** Opening DATA PROVIDED block **

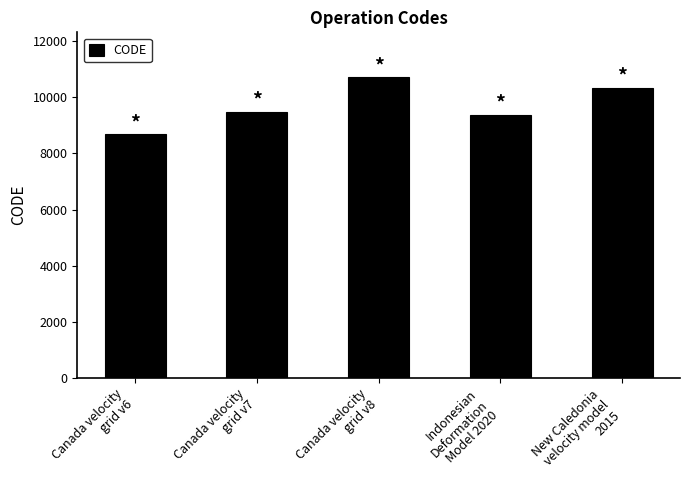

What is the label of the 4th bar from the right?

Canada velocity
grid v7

** Closing DATA PROVIDED block **
** Opening DATA PROVIDED block **

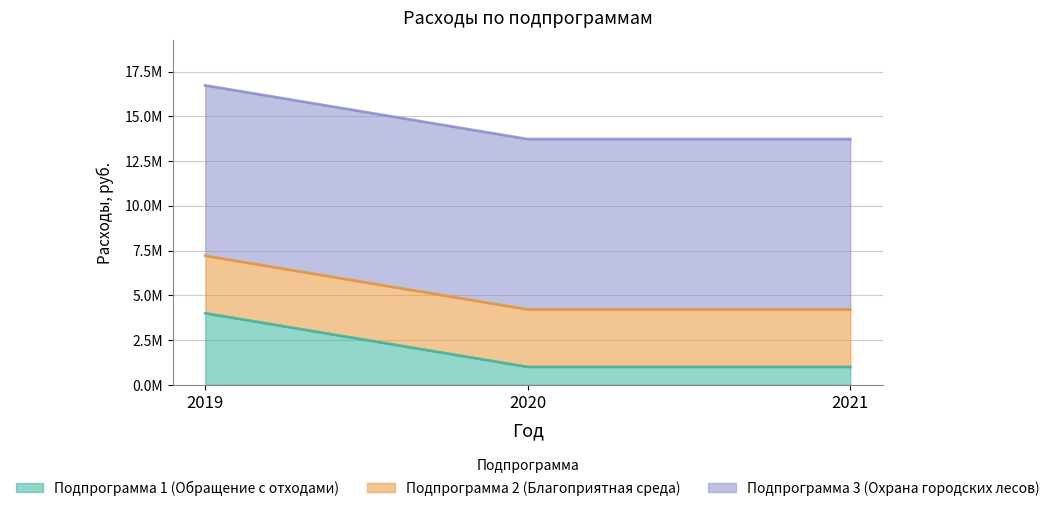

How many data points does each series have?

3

** Closing DATA PROVIDED block **

**TASK TO COMPLETE**: State how many lines in the items above contain the word "each". Give only the number.

**ANSWER BOX**: 1